PREX, CREX, and nuclear models: the plot thickens

02 December 2022

In a recent Physical Review Letter (PRL) paper, a team of theorists from the University of Erlangen–Nuremberg in Germany, the University of Milan in Italy, and FRIB extended their previous critical analysis of the Lead Radius Experiment (PREX) at the Thomas Jefferson National Accelerator Facility (Jefferson Lab). The experiment involved deducing the neutron size of a lead atom’s core, or nucleus, through a measurement of a tiny left-right asymmetry in electron scattering off lead-208. In a recent experiment (CREX) at Jefferson Lab, the asymmetry measurement was carried out for calcium-48.

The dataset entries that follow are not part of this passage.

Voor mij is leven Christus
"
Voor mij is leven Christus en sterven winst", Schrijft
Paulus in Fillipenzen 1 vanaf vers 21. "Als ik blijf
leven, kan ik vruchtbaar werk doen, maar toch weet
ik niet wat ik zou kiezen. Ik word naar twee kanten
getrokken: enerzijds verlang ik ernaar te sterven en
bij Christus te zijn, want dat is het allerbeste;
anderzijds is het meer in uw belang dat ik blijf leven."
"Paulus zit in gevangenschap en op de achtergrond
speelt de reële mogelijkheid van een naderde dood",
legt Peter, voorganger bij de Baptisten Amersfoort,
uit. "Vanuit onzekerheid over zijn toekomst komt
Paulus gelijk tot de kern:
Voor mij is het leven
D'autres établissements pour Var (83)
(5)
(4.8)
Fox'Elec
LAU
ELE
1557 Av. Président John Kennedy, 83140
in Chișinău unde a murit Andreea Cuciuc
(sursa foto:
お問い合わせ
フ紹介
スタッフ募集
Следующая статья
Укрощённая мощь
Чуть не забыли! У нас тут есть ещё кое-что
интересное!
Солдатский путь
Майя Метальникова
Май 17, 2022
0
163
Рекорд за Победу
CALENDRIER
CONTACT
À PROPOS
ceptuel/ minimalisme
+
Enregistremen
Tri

To better understand the impact of these measurements, the theoretical team extended their analysis to both PREX and CREX. The study was complemented by inspecting another key observable: the static electric dipole polarizability that is theoretically expected to correlate with the neutron skin.

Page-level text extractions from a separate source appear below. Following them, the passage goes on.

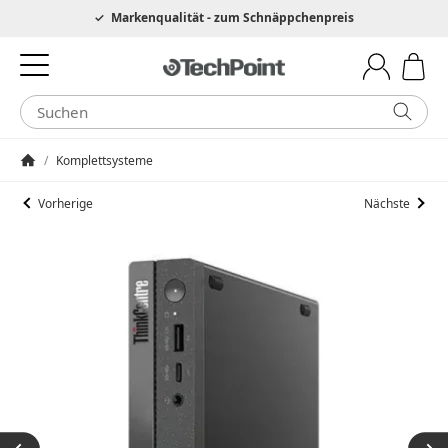
Hotline 0049 6205 3079975
Markenqualität - zum Schnäppchenpreis
/
Komplettsysteme
Startseite
Vorherige
Nächste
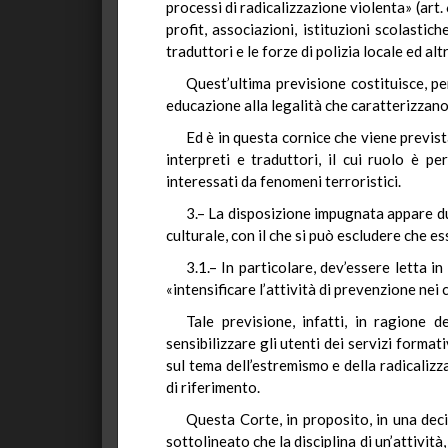
processi di radicalizzazione violenta» (art.
profit, associazioni, istituzioni scolastic
traduttori e le forze di polizia locale ed alt
Quest’ultima previsione costituisce, p
educazione alla legalità che caratterizzano
Ed è in questa cornice che viene previst
interpreti e traduttori, il cui ruolo è 
interessati da fenomeni terroristici.
3.– La disposizione impugnata appare du
culturale, con il che si può escludere che e
3.1.– In particolare, dev’essere letta in
«intensificare l’attività di prevenzione nei
Tale previsione, infatti, in ragione d
sensibilizzare gli utenti dei servizi formati
sul tema dell’estremismo e della radicaliz
di riferimento.
Questa Corte, in proposito, in una deci
sottolineato che la disciplina di un’attivit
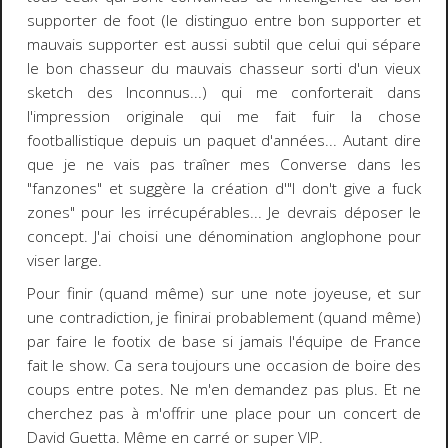
supporter de foot (le distinguo entre bon supporter et
mauvais supporter est aussi subtil que celui qui sépare
le bon chasseur du mauvais chasseur sorti d'un vieux
sketch des Inconnus...) qui me conforterait dans
l'impression originale qui me fait fuir la chose
footballistique depuis un paquet d'années... Autant dire
que je ne vais pas traîner mes Converse dans les
"fanzones" et suggère la création d'"I don't give a fuck
zones" pour les irrécupérables... Je devrais déposer le
concept. J'ai choisi une dénomination anglophone pour
viser large.
Pour finir (quand même) sur une note joyeuse, et sur
une contradiction, je finirai probablement (quand même)
par faire le footix de base si jamais l'équipe de France
fait le show. Ca sera toujours une occasion de boire des
coups entre potes. Ne m'en demandez pas plus. Et ne
cherchez pas à m'offrir une place pour un concert de
David Guetta. Même en carré or super VIP.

The team found a tension between the CREX and PREX results and predictions of global nuclear models. This result (shown in the figure) calls for a critical search of limitations of current nuclear models and/or possible other sources of uncertainty in experiment.

Witek Nazarewicz, John A. Hannah Distinguished Professor of Physics and chief scientist at FRIB, is one of the authors of the PRL paper.